> _Task to complete_:
Go through the data below and repeat it exactly, skipping each picture.

※

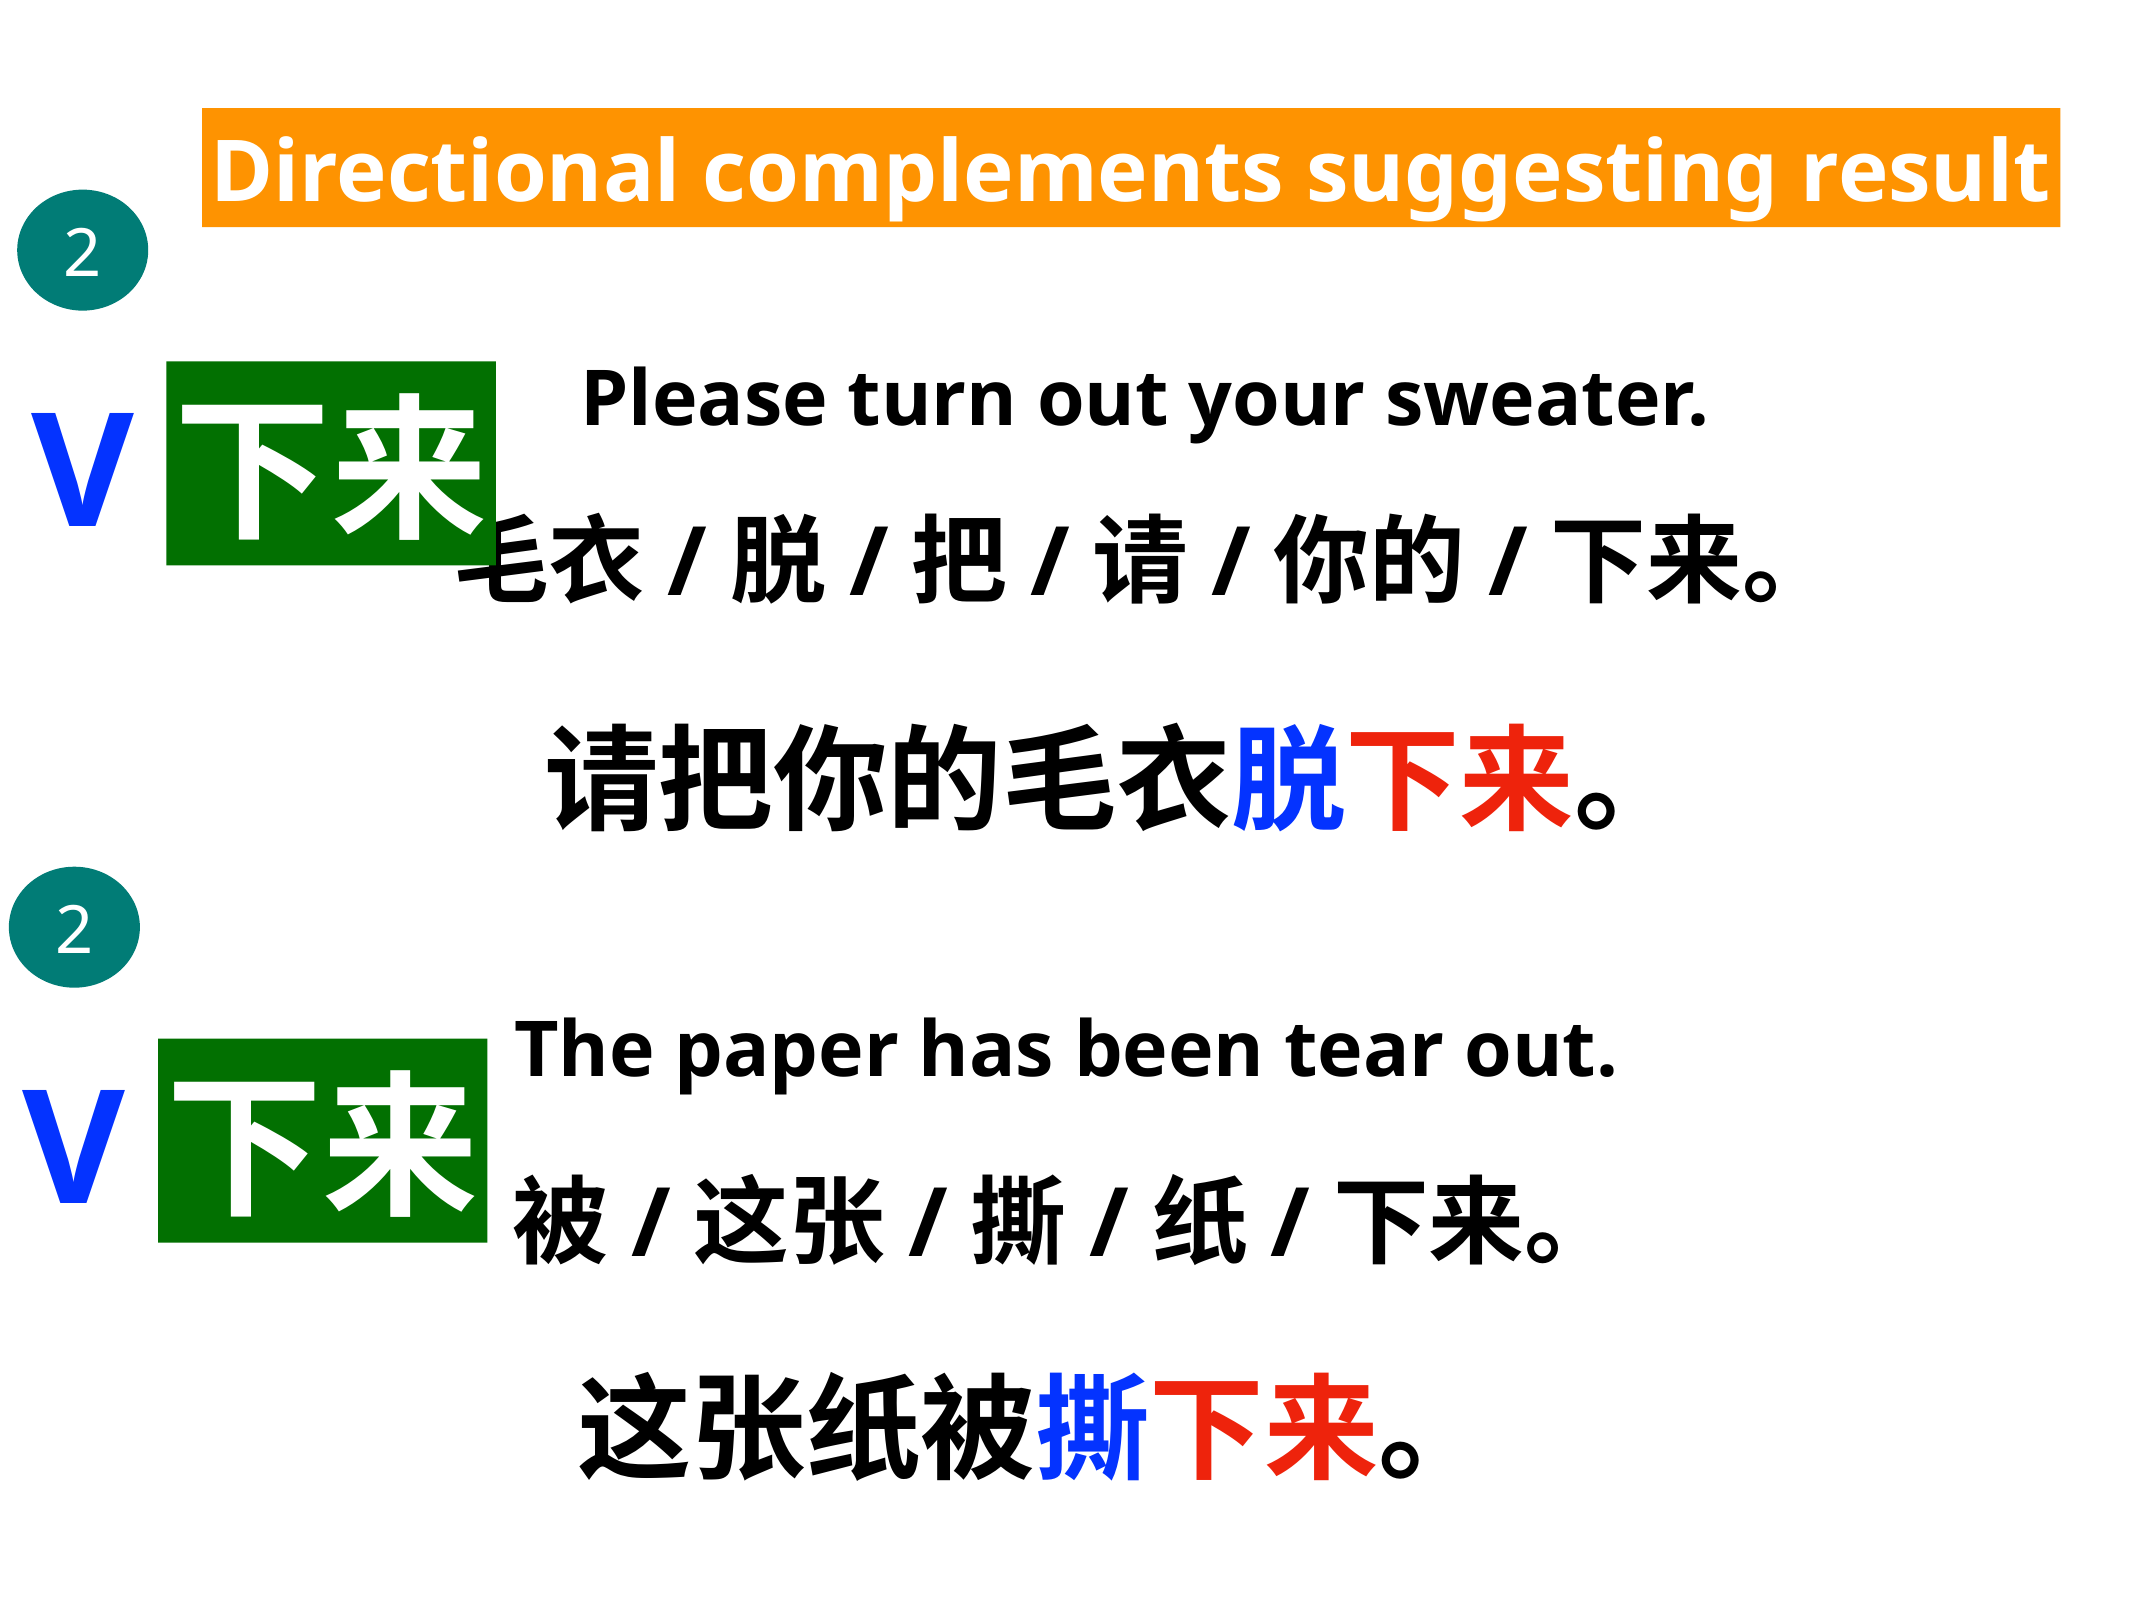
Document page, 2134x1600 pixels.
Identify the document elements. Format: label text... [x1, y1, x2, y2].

text_box Directional complements suggesting result [202, 108, 2061, 228]
text_box V [14, 1037, 134, 1244]
text_box 下来 [166, 361, 496, 566]
text_box 请把你的毛衣脱下来。 [535, 699, 1698, 854]
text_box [528, 990, 1605, 1294]
text_box V [22, 360, 143, 567]
text_box 2 [17, 189, 149, 311]
text_box 2 [8, 866, 140, 988]
text_box 下来 [158, 1038, 488, 1243]
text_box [568, 340, 1724, 634]
text_box 这张纸被撕下来。 [568, 1347, 1502, 1502]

※

> _Finished task_:
Document page, 2134x1600 pixels.
Identify the document elements. Format: label text... [x1, y1, x2, y2].

text_box Directional complements suggesting result [202, 108, 2061, 228]
text_box V [14, 1037, 134, 1244]
text_box 下来 [166, 361, 496, 566]
text_box 请把你的毛衣脱下来。 [535, 699, 1698, 854]
text_box [528, 990, 1605, 1294]
text_box V [22, 360, 143, 567]
text_box 2 [17, 189, 149, 311]
text_box 2 [8, 866, 140, 988]
text_box 下来 [158, 1038, 488, 1243]
text_box [568, 340, 1724, 634]
text_box 这张纸被撕下来。 [568, 1347, 1502, 1502]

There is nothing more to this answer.